Analytics in Big Data- Basic Concepts

Analytics is a very crucial part of any big data analytics project. Analytics in Big Data refers to the collection, analysis, and organizing large datasets to gather important information. As in a complete dataset, the data may be available in structured, semi-structured, and unstructured formats, it becomes difficult for organizations to perform analysis. So, for effective implementation of analytics of data, various advanced tools are required.

Reporting – Analytics in Big Data

 A report is created from reporting which is the process of organizing and summarizing in a ready format. It can help organizations with performance measurement and improve profitability or customer satisfaction in organization. Data analysis is the process of getting insights from the reports. Sometimes various reports may not provide the full insights for a particular role in a company. In this case, the relevance of the report will matter and not the quantity.

 Steps of Analytics in Big Data

Analytics in Big Data- Steps

 Business understanding and deduction

This step involves the identification and understanding of the business objectives. It deals with problems and identifies their solutions. It caters to increasing the profitability of a business. According to the deduced goals, a plan is devised to execute the analytical operations.

Data Collection

Data Collection refers to the process of collecting data to execute a plan from the 1st step. Data from various sources is collected and described as per the needs of the big data project.

Data Preparation

In this step, unwanted data is removed from the complete data to prepare it for the next step.

Data Modeling

Data modeling deals with the creation of a data model to analyze the data relationships among different objects present in the dataset.

Data Evaluation

Data Evaluation is the process of evaluating the results obtained from the test cases. Errors are also reviewed in this stage.

Deployment

The data analytics plan is deployed for development. Maintenance and frequent error checks are also a part of this stage.

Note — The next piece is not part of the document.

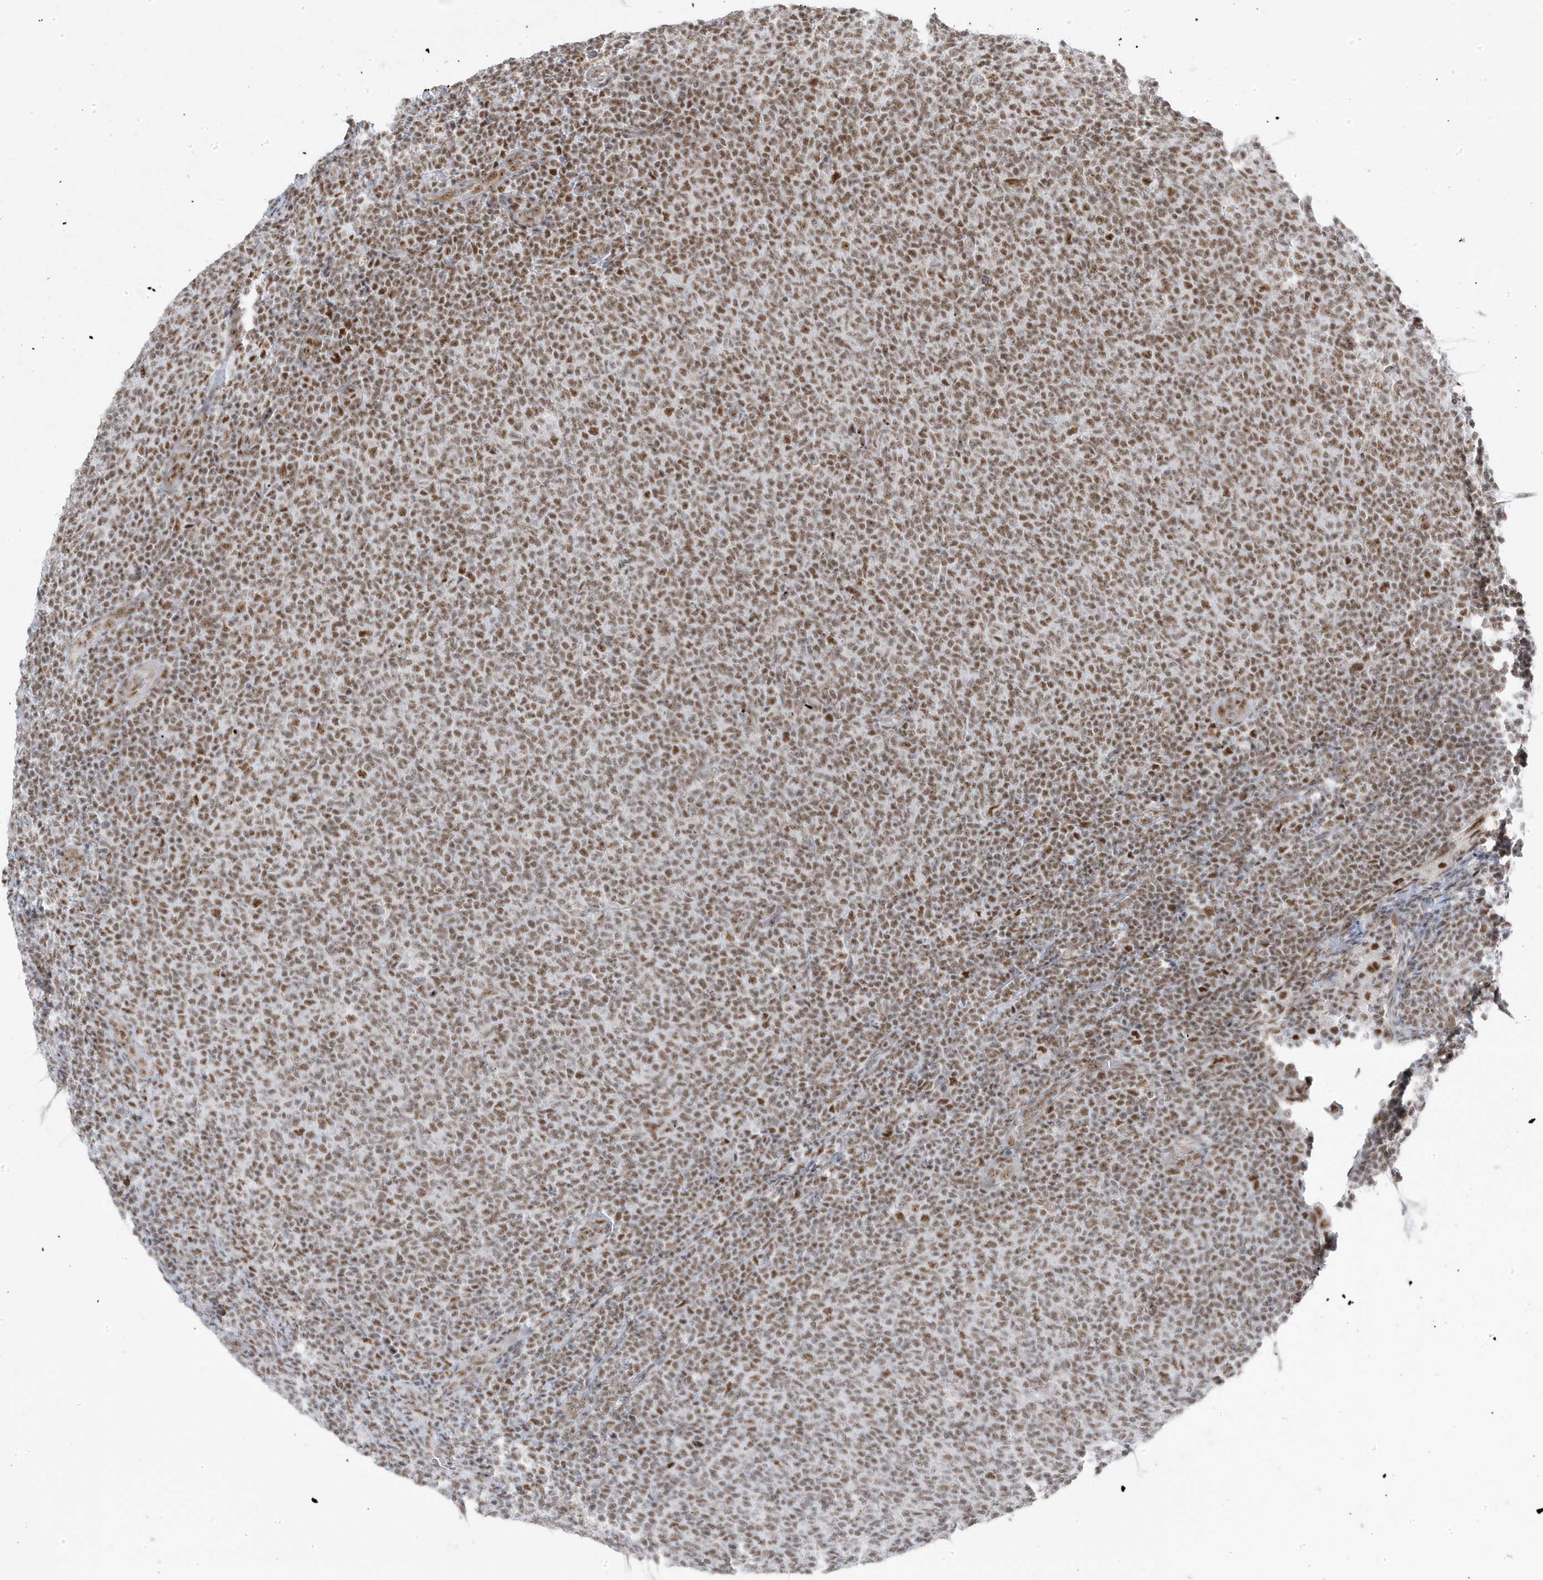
{"staining": {"intensity": "moderate", "quantity": ">75%", "location": "nuclear"}, "tissue": "lymphoma", "cell_type": "Tumor cells", "image_type": "cancer", "snomed": [{"axis": "morphology", "description": "Malignant lymphoma, non-Hodgkin's type, Low grade"}, {"axis": "topography", "description": "Lymph node"}], "caption": "Low-grade malignant lymphoma, non-Hodgkin's type was stained to show a protein in brown. There is medium levels of moderate nuclear positivity in approximately >75% of tumor cells.", "gene": "MTREX", "patient": {"sex": "male", "age": 66}}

 For analytics to be performed on big data, some questions need to be answered so that positive effects can be implemented onto a business. The problem for any data analytics problem must be carefully framed and understood to solve it successfully. It starts with understanding the data correctly and then create a great plan for analysis.

Types of Analytics in Big Data

 Prescriptive

It is used to find the best course of action for a particular situation.

Predictive

In this type of analytics, future-based events are predicted using patterns derived from past results. For example Stock prediction.

Diagnostic

Used to determine what has happened in the past. For example Social media insights

Descriptive

It deals with determining the decision-making process in real-time. For example customer satisfaction reports and classification.

 How to be an analyst for Big Data?

 Many companies are looking for data analysts for the growth of their businesses around the globe. Being a data analyst can be challenging, but with the correct skills and courses, one can easily become a data analyst for any company in the globe. The incorporation of risk management in big data analytics is very useful for any company.